### Task to complete:
Retype exactly the lines below, beginning with the first and ending with the line where "should execute disassociated" appears.

[Source data]

··········

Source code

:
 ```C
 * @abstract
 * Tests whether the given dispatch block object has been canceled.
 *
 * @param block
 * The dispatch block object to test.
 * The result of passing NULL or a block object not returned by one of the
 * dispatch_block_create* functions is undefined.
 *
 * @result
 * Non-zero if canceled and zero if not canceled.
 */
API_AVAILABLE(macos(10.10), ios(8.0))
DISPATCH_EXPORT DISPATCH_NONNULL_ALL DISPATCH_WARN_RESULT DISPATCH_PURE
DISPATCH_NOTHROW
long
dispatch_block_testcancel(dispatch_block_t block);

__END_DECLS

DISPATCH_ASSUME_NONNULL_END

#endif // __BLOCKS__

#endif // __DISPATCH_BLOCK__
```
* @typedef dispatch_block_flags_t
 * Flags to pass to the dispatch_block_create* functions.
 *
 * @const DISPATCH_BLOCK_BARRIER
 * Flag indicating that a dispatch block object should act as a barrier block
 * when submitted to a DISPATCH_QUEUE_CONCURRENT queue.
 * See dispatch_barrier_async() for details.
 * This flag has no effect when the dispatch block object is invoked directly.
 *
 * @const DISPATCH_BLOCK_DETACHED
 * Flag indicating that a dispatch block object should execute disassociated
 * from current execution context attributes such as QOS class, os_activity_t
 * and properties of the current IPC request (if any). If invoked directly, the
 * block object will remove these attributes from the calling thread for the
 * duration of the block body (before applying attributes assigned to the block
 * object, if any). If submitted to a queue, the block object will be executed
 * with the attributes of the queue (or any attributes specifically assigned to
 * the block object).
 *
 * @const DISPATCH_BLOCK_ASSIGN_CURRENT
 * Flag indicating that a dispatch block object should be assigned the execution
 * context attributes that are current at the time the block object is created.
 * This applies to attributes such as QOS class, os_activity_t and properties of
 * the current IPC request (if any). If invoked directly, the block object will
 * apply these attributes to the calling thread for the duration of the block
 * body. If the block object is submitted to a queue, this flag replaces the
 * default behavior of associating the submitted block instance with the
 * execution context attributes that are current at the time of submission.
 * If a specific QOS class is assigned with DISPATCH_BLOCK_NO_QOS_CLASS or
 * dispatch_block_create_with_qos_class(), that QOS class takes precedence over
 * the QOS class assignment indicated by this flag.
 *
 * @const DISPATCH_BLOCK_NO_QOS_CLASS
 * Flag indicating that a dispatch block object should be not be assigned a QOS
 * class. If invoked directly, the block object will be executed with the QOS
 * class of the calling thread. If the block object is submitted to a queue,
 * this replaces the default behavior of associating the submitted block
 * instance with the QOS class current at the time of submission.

··········

### Output:
Source code

:
 ```C
 * @abstract
 * Tests whether the given dispatch block object has been canceled.
 *
 * @param block
 * The dispatch block object to test.
 * The result of passing NULL or a block object not returned by one of the
 * dispatch_block_create* functions is undefined.
 *
 * @result
 * Non-zero if canceled and zero if not canceled.
 */
API_AVAILABLE(macos(10.10), ios(8.0))
DISPATCH_EXPORT DISPATCH_NONNULL_ALL DISPATCH_WARN_RESULT DISPATCH_PURE
DISPATCH_NOTHROW
long
dispatch_block_testcancel(dispatch_block_t block);

__END_DECLS

DISPATCH_ASSUME_NONNULL_END

#endif // __BLOCKS__

#endif // __DISPATCH_BLOCK__
```
* @typedef dispatch_block_flags_t
 * Flags to pass to the dispatch_block_create* functions.
 *
 * @const DISPATCH_BLOCK_BARRIER
 * Flag indicating that a dispatch block object should act as a barrier block
 * when submitted to a DISPATCH_QUEUE_CONCURRENT queue.
 * See dispatch_barrier_async() for details.
 * This flag has no effect when the dispatch block object is invoked directly.
 *
 * @const DISPATCH_BLOCK_DETACHED
 * Flag indicating that a dispatch block object should execute disassociated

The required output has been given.